Zhao Tong, chercheur au Centre Carnegie-Tsinghua de Pékin, a déclaré à RFI que pour Pékin, le conflit en Ukraine est l’opportunité parfaite pour afficher une image de grand pays et pour montrer que la politique étrangère de la Chine est pacifique.
Si l’on se cantonne aux « questions de principe » et qu’on évite les « propositions concrètes », souligne le spécialiste. En fin de compte, la Chine a fourni une réponse en février dernier lorsqu’elle a été accusée de vouloir livrer des armes à la Russie.
Pékin et Moscou continuent leurs exercices militaires ensemble, l’ont annoncé le 15 mars dans le Telegram (russe) du ministère russe de la Défense, concernant des manoeuvres entre la Russie, l’Iran et la Chine, en mer d’Oman.
Comment Pékin tente de gagner le cœur des consommateurs mondiaux
La diplomacy chinoise a fait fort le 10 mars, rétablissant les négociations entre l’Iran et l’Arabie saoudite après 7 ans de brouille.
Une annonce inattendue pour la communauté internationale, mais pas si surprenante selon Antoine Bondaz.
Selon lui, le fait que la Chine essaie de jouer ce rôle n’est pas nouveau, car le premier envoyé spécial chinois pour le Moyen-Orient remonte à 2002.
En 2017, Pékin était la ville qui accueillait les négociations entre Israël et la Palestine. Qui l’eût cru ? Les médias ont été impressionnés par les annonces importantes qui ont résulté de cette médiation, selon le spécialiste.
La Chine met en œuvre des stratégies diplomatiques pour ses intérêts économiques, comme l’indique Antoine Bondaz. « La Chine doit préserver la stabilité pour pouvoir acheter du pétrole iranien, qui fait l’objet de sanctions des pays occidentaux », a-t-il déclaré.

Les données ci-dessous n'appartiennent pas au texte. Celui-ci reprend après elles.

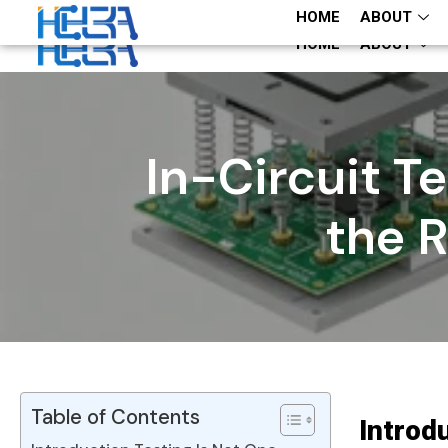
+86 13660883282
+86 13660883282
HOME
ABOUT
HOME
ABOUT
In-Circuit T
the 
Table of Contents
Introd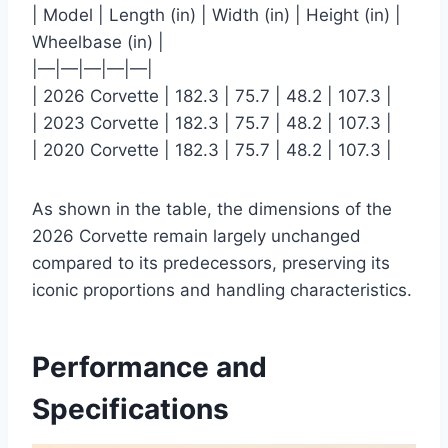
| Model | Length (in) | Width (in) | Height (in) |
Wheelbase (in) |
|—|—|—|—|—|
| 2026 Corvette | 182.3 | 75.7 | 48.2 | 107.3 |
| 2023 Corvette | 182.3 | 75.7 | 48.2 | 107.3 |
| 2020 Corvette | 182.3 | 75.7 | 48.2 | 107.3 |
As shown in the table, the dimensions of the
2026 Corvette remain largely unchanged
compared to its predecessors, preserving its
iconic proportions and handling characteristics.
Performance and
Specifications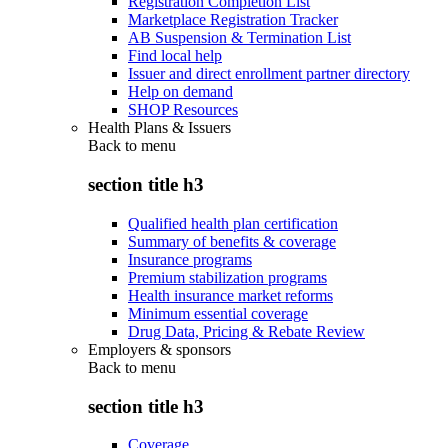
Registration Completion List
Marketplace Registration Tracker
AB Suspension & Termination List
Find local help
Issuer and direct enrollment partner directory
Help on demand
SHOP Resources
Health Plans & Issuers
Back to
menu
section title h3
Qualified health plan certification
Summary of benefits & coverage
Insurance programs
Premium stabilization programs
Health insurance market reforms
Minimum essential coverage
Drug Data, Pricing & Rebate Review
Employers & sponsors
Back to
menu
section title h3
Coverage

Elle se met à fournir des armes à l’Arabie saoudite, et c’est ce que rapporte le South China Morning Post (en anglais).
Les Saoudiens sont de plus en plus des clients importants pour l’industrie d’armement chinoise. Riyad faisait pas mal parler de lui en novembre dernier, quand il a acheté pour 4 milliards de dollars de matériel militaire chinois, incluant des drones et des missiles anti-navires.
Pas loin de Pékin, le conflit ouvert entre la Birmanie et le Bangladesh, où s’entassent près d’un million de Rohingyas ayant fui la Birmanie, a attiré l’attention de la Chine.
Des discussions sous l’égide des Chinois ont ouvert la voie en octobre 2022 à un retour des populations persécutées en Birmanie, comme l’a mentionné le site spécialisé Modern Diplomacy.
La Chine a un intérêt direct dans cette situation, vu que la crise qui se déroule dans un pays voisin pourrait bien affecter son territoire, comme l’affirme Antoine Bondaz.